When faced with a new project, there is no subsititute for experience in determining how long you will need. Many project management books discuss techniques based on Function Point analysis. In practice you will probably use these methods only as a guide for more intuitive estimates. The estimator sheet here (with worked example) or here (no example) is a good start.
High Performance Computing
What is HPC?
High Performance Computing is generally considered to be anything that uses "custom bought (or built) computers for doing 'hard work' ". We consider "hard work" to be either anything that slows your desktop to a crawl for an hour or more; or anything that runs across multiple compute nodes, or uses custom hardware such as graphics cards. All of these tasks indicate you may want to look into using HPC facilities, either locally at Warwick, or further afield.
How do I get started with the HPC facilities?
If you're new to HPC in general, or to the facilities at Warwick, we have a short course that may help you. We try to run this at least once per academic year, or you can work through it online. Watch the calendar, or see the materials here.
I want or need to write parallel code. Where do I start?
Writing code to run on more than one processor (parallel code) isn't hard but it is different. For Research purposes, there are three main disciplines you may need.
Firstly, a lot of codes can benefit from basic threading, where all you as the programmer need to do is to get access to multiple processors and set to parameters to a library or tool. This is particularly the case in data processing sorts of work. For this, the best place to start is with the manual for your tool.
Secondly, there is threading that you yourself write - usually either directly or using a library such as OpenMP (Open MultiProcessing). "Threading" here roughly translates to using multiple work-streams on multiple processors, but all of them having access to the same memory. We suggest looking here, and turning to our forum if you want some specific guidance.

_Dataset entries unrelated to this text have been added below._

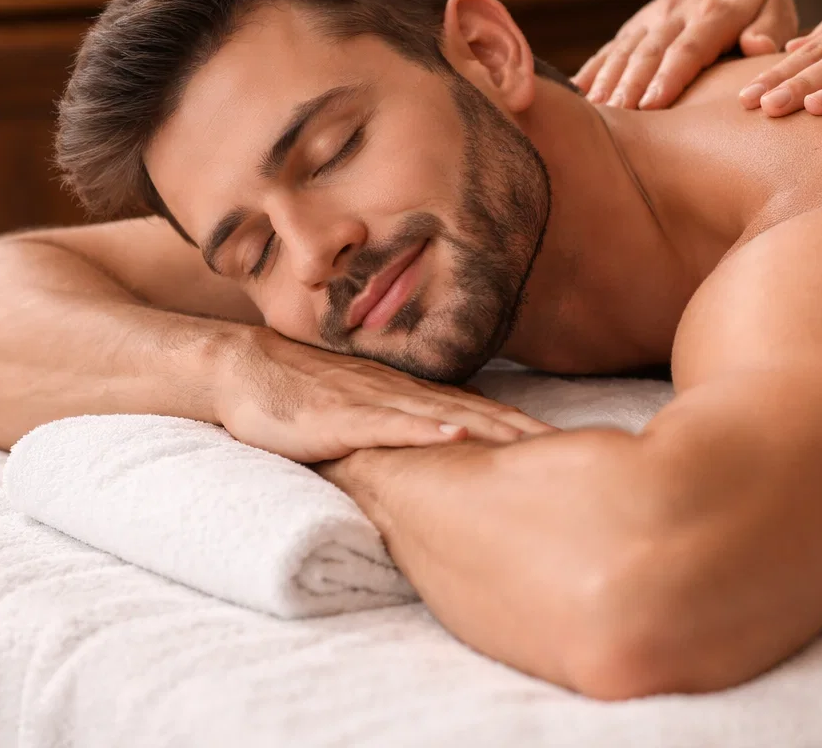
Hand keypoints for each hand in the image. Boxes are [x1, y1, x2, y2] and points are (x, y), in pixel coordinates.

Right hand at [215, 326, 554, 462]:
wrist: (245, 369)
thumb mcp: (363, 414)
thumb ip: (403, 429)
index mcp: (411, 397)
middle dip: (525, 433)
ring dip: (491, 429)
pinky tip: (455, 434)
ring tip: (534, 445)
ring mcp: (373, 403)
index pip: (481, 414)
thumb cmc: (302, 397)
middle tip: (576, 452)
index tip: (570, 447)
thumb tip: (445, 448)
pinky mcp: (340, 418)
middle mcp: (402, 395)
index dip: (524, 429)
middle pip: (477, 414)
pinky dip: (424, 430)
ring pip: (443, 417)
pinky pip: (388, 424)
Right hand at [574, 0, 797, 109]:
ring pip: (625, 49)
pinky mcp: (638, 24)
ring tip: (592, 110)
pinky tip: (574, 91)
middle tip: (614, 117)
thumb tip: (755, 46)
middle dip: (629, 85)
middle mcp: (676, 13)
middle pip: (649, 52)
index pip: (688, 48)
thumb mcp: (777, 7)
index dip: (668, 76)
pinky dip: (593, 68)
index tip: (652, 104)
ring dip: (607, 79)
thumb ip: (770, 29)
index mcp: (713, 13)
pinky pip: (612, 47)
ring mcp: (652, 18)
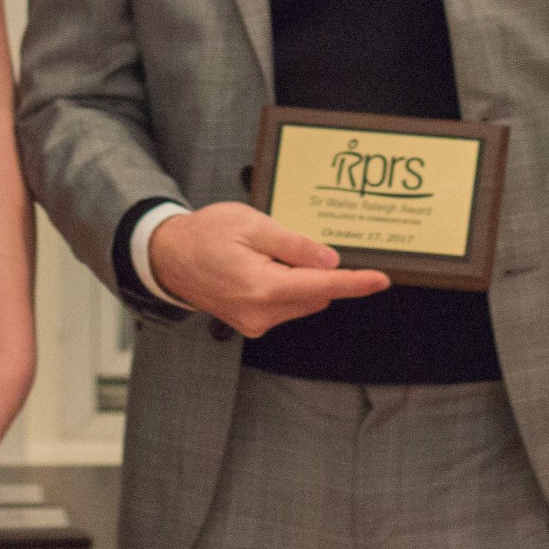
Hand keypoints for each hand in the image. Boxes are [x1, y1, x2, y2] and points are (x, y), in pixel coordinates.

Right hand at [147, 202, 389, 336]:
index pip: (322, 287)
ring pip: (301, 300)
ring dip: (299, 279)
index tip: (380, 280)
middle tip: (289, 243)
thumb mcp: (252, 225)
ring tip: (264, 252)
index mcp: (263, 287)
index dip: (355, 283)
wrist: (167, 257)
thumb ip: (294, 245)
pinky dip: (285, 286)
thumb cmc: (204, 235)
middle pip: (315, 294)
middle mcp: (261, 313)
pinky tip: (261, 266)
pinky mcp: (250, 323)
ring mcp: (255, 322)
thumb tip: (330, 262)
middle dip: (317, 272)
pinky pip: (284, 305)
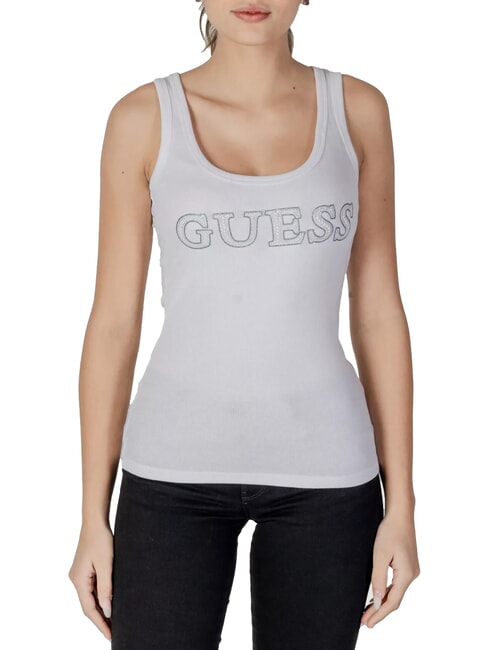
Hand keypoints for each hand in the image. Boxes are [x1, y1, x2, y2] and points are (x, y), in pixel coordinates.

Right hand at [68, 522, 113, 640]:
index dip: (100, 623)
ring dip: (101, 609)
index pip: (89, 609)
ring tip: (114, 621)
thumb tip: (108, 611)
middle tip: (114, 632)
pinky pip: (91, 588)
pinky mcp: (85, 569)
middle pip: (88, 605)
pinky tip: (109, 602)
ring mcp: (79, 574)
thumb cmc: (100, 539)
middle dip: (101, 619)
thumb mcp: (106, 565)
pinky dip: (100, 597)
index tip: (110, 635)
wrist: (95, 520)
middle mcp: (76, 579)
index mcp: (78, 580)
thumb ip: (106, 589)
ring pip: (90, 597)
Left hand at [361, 510, 419, 627]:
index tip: (367, 623)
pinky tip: (377, 596)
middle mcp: (412, 575)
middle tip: (364, 622)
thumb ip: (378, 579)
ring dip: (382, 603)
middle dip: (379, 611)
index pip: (392, 602)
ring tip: (368, 612)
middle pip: (395, 600)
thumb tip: (377, 601)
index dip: (379, 614)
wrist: (401, 514)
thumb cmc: (390, 531)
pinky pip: (397, 584)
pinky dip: (387, 593)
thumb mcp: (380, 555)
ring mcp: (411, 570)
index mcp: (407, 575)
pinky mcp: (408, 565)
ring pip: (396, 593)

Thirdly, there is parallel code using explicit sharing of data, usually via the MPI (Message Passing Interface) library. Here you run multiple copies of your code, which each work on their own sub-set of the problem, and explicitly talk to each other to share information. We currently run Introductory and Intermediate MPI courses in the Autumn and Spring terms respectively - watch our calendar or access the materials for self-study on our training pages.